RECORDS SUPPLIED —
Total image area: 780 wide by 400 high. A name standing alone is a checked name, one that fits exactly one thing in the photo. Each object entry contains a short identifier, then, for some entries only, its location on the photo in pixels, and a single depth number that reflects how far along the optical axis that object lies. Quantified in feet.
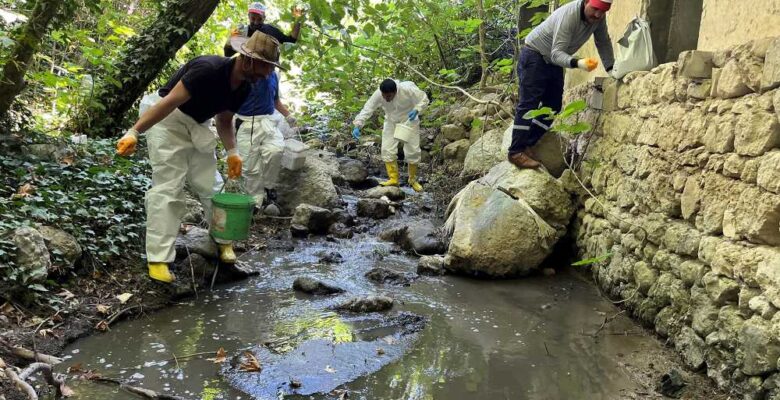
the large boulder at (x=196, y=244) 13.16
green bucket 12.85
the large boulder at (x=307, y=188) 20.90
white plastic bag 12.87
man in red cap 14.87
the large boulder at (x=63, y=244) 11.16
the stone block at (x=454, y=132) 28.09
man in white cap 15.88
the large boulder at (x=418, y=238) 17.02
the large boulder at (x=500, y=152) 17.43
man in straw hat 11.18
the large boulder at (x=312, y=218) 18.57
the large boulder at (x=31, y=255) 10.03
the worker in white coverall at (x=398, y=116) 25.39
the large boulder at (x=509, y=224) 14.82
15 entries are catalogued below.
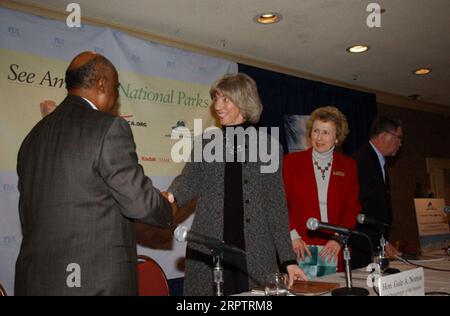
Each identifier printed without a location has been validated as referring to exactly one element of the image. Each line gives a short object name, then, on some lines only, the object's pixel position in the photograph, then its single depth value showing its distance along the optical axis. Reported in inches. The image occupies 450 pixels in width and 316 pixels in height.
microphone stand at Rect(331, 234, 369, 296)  61.8
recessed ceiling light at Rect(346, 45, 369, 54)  157.9
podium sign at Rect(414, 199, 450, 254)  196.7
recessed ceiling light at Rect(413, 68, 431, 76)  190.9
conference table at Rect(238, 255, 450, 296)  66.3
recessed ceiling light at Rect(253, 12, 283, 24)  128.3
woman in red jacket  102.5
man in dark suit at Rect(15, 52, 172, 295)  54.7
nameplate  51.9
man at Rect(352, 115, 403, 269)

WHAT IS REQUIRED —
Copy each line above where "light" appears.

WRITTEN ANSWER —
recessed ceiling light at Rect(346, 45, 369, 54)  157.9
recessed ceiling light at Rect(413, 68, 431, 76)  190.9
recessed ceiling light at Rect(253, 12, 283, 24)  128.3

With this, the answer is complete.